Sirva ese aldabonazo de los franciscanos en un símbolo como Santo Toribio a modo de ejemplo de lo que está pasando en otros ámbitos. En nuestra medicina primaria son cada vez más numerosos los médicos hispanoamericanos; en la construcción son los extranjeros del Este y del Oeste los que sostienen la actividad, y en la pesca, los africanos. España tiene en estos momentos más de 21 millones de personas trabajando, un cifra impensable hace años, y en Cantabria la tasa de paro ha bajado al 7,8%, la menor del país, y que prácticamente significa el pleno empleo, porque ni siquiera en las épocas de euforia económica hemos conseguido rebajar estas tasas.

Eso no impide que sigamos oyendo o leyendo sobre la necesidad de crear más empleo, un nuevo tic, como el de quienes siguen hablando del carísimo precio de la energía cuando en este trimestre hemos tenido el precio medio más bajo que se recuerda. La misma pereza mental lleva a muchos periodistas a titular que se reduce la creación de empleo o se frena la disminución del paro, sin pensar en que, una vez que trabaja todo el que quiere trabajar, los descensos son imposibles. Parece obvio, pero seguiremos leyéndolo y oyéndolo.

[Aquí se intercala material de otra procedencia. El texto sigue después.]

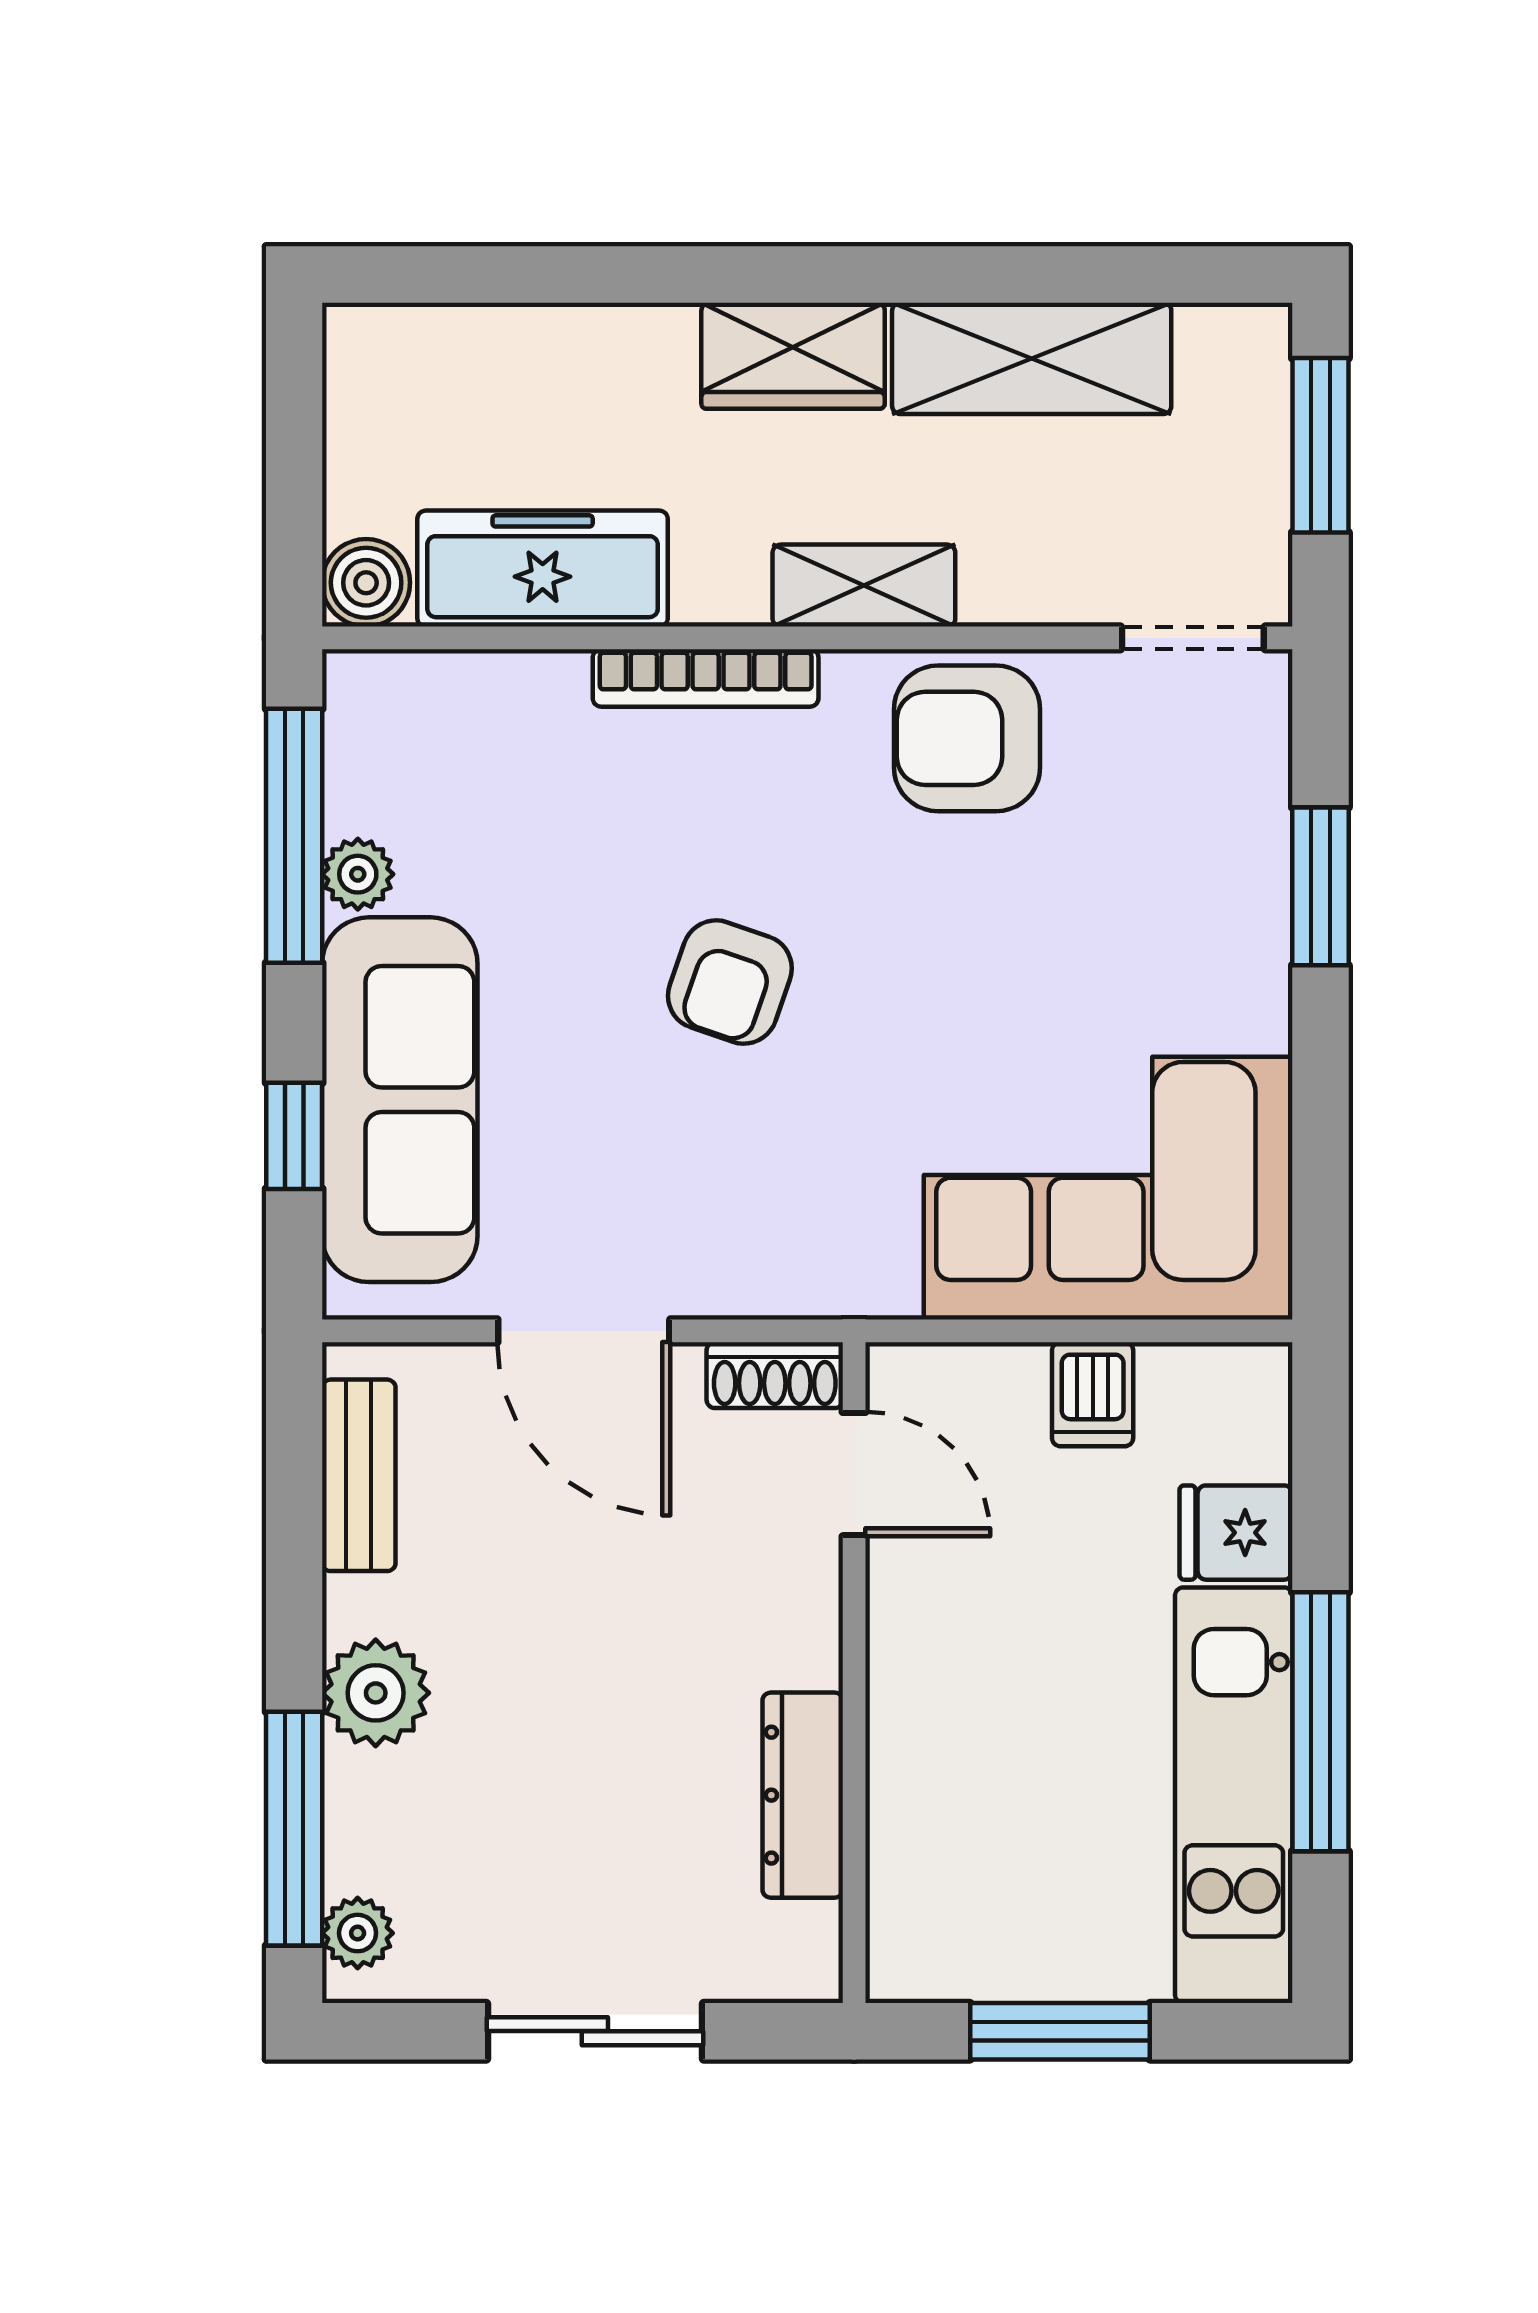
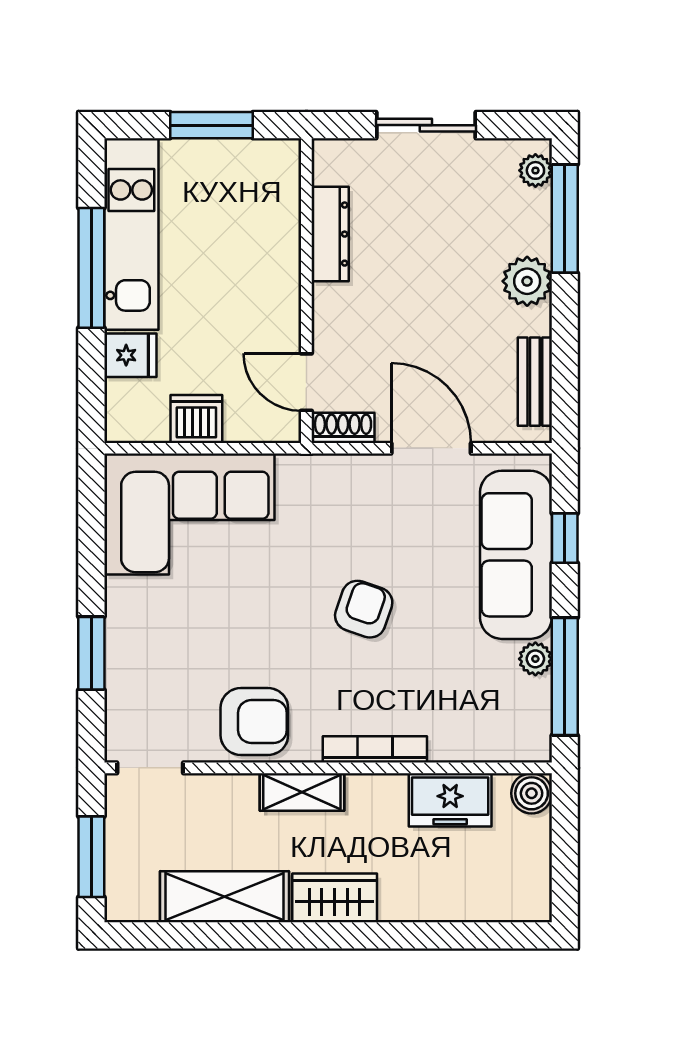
freezer: (543, 569) -> (450, 800), width x0.71
dishwasher: (1093, 1394) -> (196, 419), width x1.38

España en estos momentos no necesita mucho más empleo, como lo demuestra que los que se crean están cubiertos en su inmensa mayoría por extranjeros, lo que necesita son mejores empleos. Puestos de trabajo  de más valor añadido que se correspondan con una población laboral donde los licenciados son mayoría. Es curioso que, después de haber hecho semejante esfuerzo económico y vital (en años de formación de millones de jóvenes) llevemos décadas sin encontrar la forma de sacarle partido, algo que como país nos debería llevar a reflexionar. Si no podemos curar la enfermedad, al menos podríamos tener un diagnóstico para saber qué clase de circunstancia nos condena a esta escasa productividad. Y no, no es la política, porque es un problema atávico. Con Franco ya había tres millones de españoles en la emigración, y por entonces el censo nacional de trabajadores apenas sobrepasaba los diez millones de personas. Luego, aunque la democracia apostó por llenar el país de universidades, seguimos sin saber cómo crear suficientes puestos de trabajo para ese nivel formativo y así continuamos hoy, haciendo camas para turistas. Todos los trabajos son dignos pero el problema es que el resultado no se corresponde, ni de lejos, con la inversión que hemos hecho en formación.